Positive: the privileged-execution surface (SSH host-key policy and option-injection guard, process-group isolation, stdin detachment, env scrubbing, the talosctl verb allowlist and node-aware T3 gate) is materially hardened with tests; every denial is now audited; the audit log is owner-only and survives a corrupt tail without losing records; untrusted parsing (vectors, manifests, AIDE, telemetry size) is robust; and redaction covers more secret shapes value-completely. The repository is again fully self-contained in code and docs.

Negative: the actuation subprocess path moved from subprocess.run to a Popen plus explicit timeout/kill, which is more code on the trust boundary (covered by a new timeout test). The talosctl verb allowlist must be extended deliberately when a new subcommand is needed.

Neutral: this ADR records the wave and its acceptance; enforcement is the code and tests under each item. The architectural open items from ADR-0012 are unchanged.

Alternatives considered and rejected

  • Resolve every open item from ADR-0011/0012 in one change. Rejected: the architectural items (hostname-resolving SSRF, credential wiring, CI/deploy gating) are larger than this surgical security cluster and merit their own reviewable changes, consistent with ADR-0012's staging.
  • Default the SSH host-key policy to StrictHostKeyChecking=yes.
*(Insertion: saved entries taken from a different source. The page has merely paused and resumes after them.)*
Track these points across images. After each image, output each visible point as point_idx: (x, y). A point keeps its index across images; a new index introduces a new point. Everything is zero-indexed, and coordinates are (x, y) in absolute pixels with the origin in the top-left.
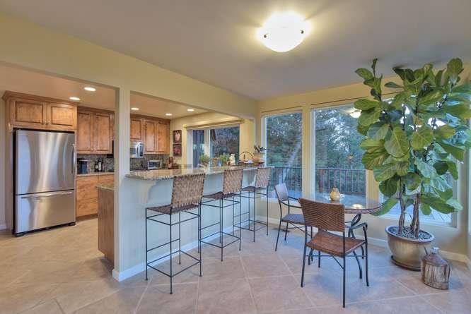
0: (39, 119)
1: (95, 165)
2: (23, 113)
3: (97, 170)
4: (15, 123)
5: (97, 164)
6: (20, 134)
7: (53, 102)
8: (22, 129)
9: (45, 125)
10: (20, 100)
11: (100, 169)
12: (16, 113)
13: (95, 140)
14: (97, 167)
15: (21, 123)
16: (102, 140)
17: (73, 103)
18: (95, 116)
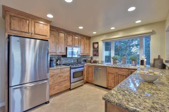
0: (26, 30)
1: (56, 61)
2: (16, 25)
3: (57, 65)
4: (9, 31)
5: (57, 61)
6: (13, 39)
7: (36, 19)
8: (14, 36)
9: (30, 34)
10: (13, 14)
11: (59, 64)
12: (10, 24)
13: (58, 47)
14: (57, 63)
15: (14, 32)
16: (61, 46)
17: (48, 21)
18: (58, 32)
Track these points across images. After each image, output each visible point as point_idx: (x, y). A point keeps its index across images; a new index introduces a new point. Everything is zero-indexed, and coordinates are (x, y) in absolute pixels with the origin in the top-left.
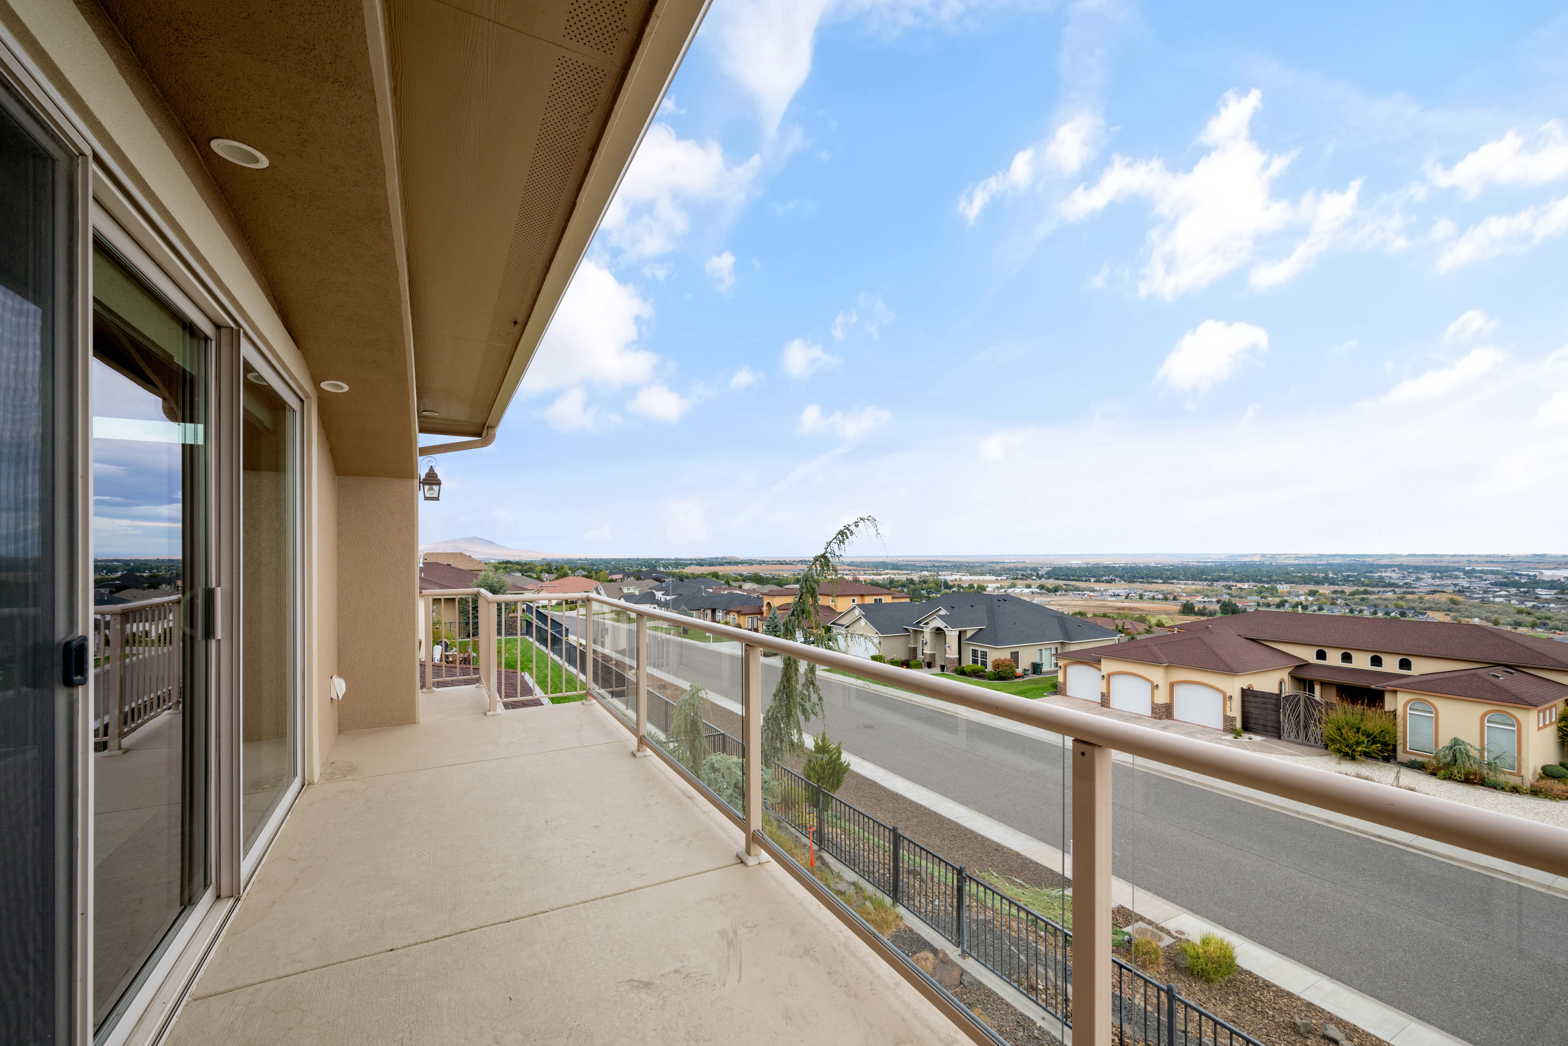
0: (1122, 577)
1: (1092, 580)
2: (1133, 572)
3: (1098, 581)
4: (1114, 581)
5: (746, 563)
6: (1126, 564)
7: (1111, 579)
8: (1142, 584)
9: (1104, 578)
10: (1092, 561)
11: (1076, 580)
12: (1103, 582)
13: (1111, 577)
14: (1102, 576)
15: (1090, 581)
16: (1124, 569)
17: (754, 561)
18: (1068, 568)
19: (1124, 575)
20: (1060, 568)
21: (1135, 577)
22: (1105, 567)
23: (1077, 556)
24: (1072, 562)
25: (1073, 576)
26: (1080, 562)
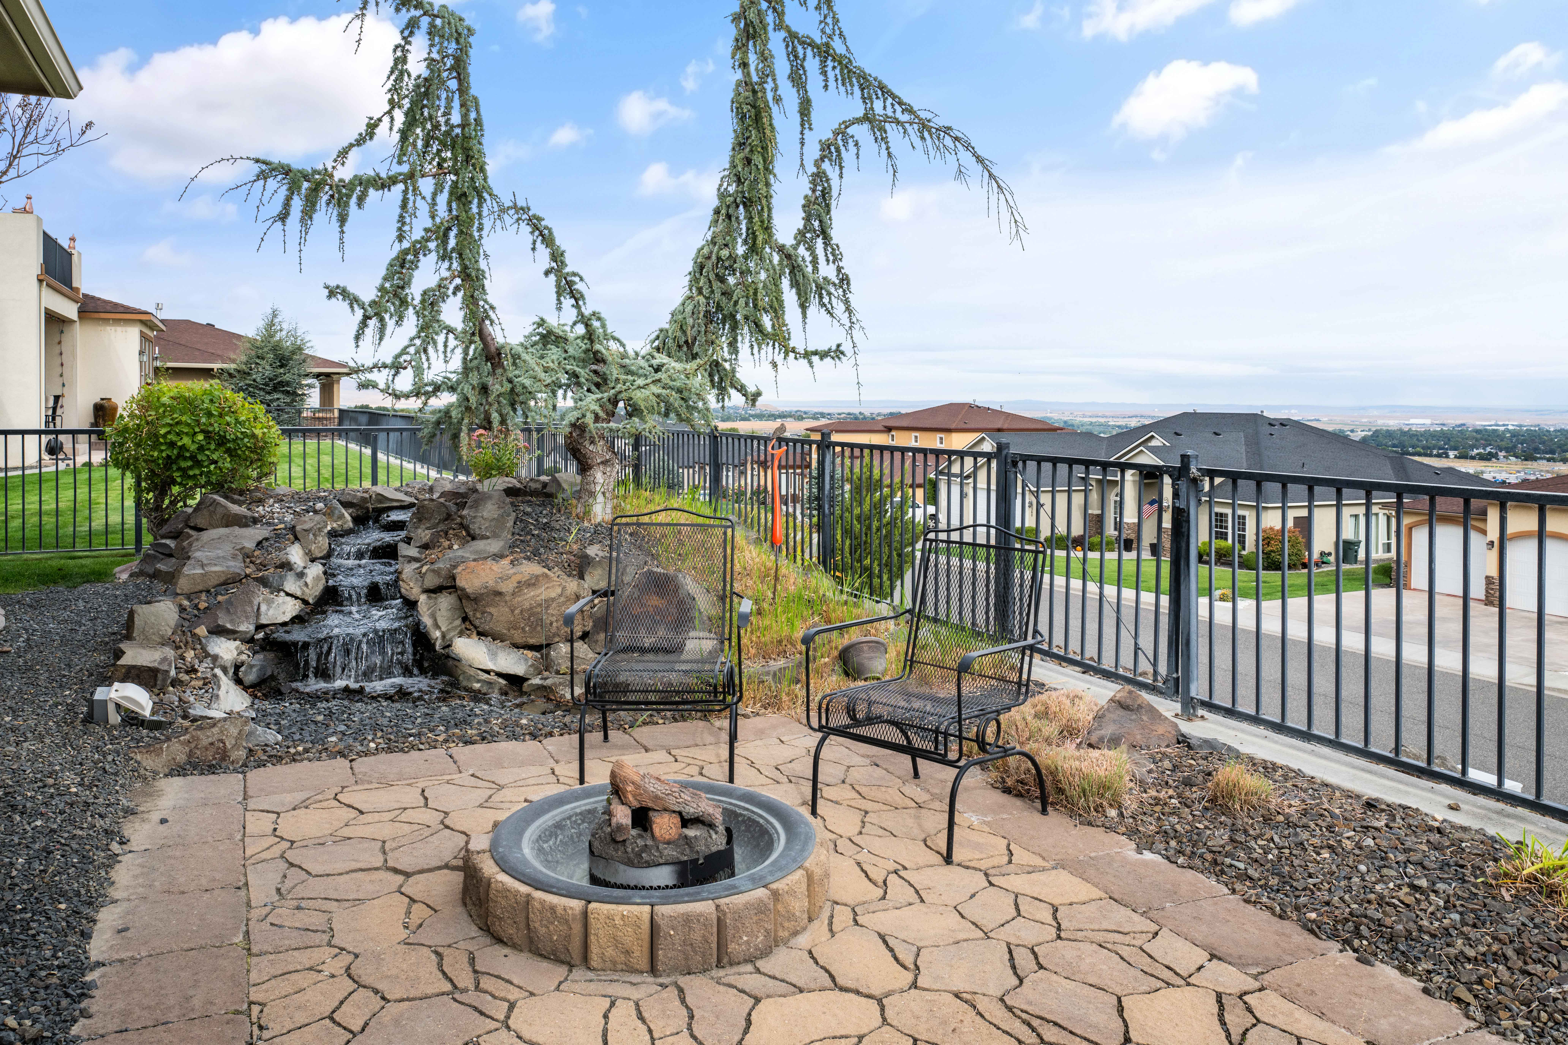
0: (1511, 451)
1: (1452, 454)
2: (1533, 441)
3: (1463, 456)
4: (1496, 456)
5: (790, 416)
6: (1520, 426)
7: (1490, 453)
8: (1551, 463)
9: (1476, 451)
10: (1452, 421)
11: (1420, 455)
12: (1473, 458)
13: (1488, 449)
14: (1472, 447)
15: (1447, 457)
16: (1514, 434)
17: (805, 413)
18: (1403, 433)
19: (1515, 447)
20: (1388, 431)
21: (1536, 450)
22: (1477, 431)
23: (1423, 411)
24: (1412, 421)
25: (1413, 447)
26: (1428, 422)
Rejected for v0: a fleet with no pre-seeded known_hosts would refuse every first connection; accept-new (Trust-On-First-Use, refusing a changed key) is the secure default and is overridable to yes once known_hosts is seeded.
  • Degrade the audit sink to stderr on a corrupt tail (the prior behaviour). Rejected: losing the audit record is worse than a visible seq-reset seam that the verifier reports; the seam is the security signal.

Revisit triggers

  • The HTTP transport is implemented (raises BL-046 SSRF resolution and the consent registry in urgency).
  • A concurrent or multi-instance store path is implemented (raises BL-068).
  • A later audit contradicts a recorded verdict here (append an audit note, never rewrite a resolved row).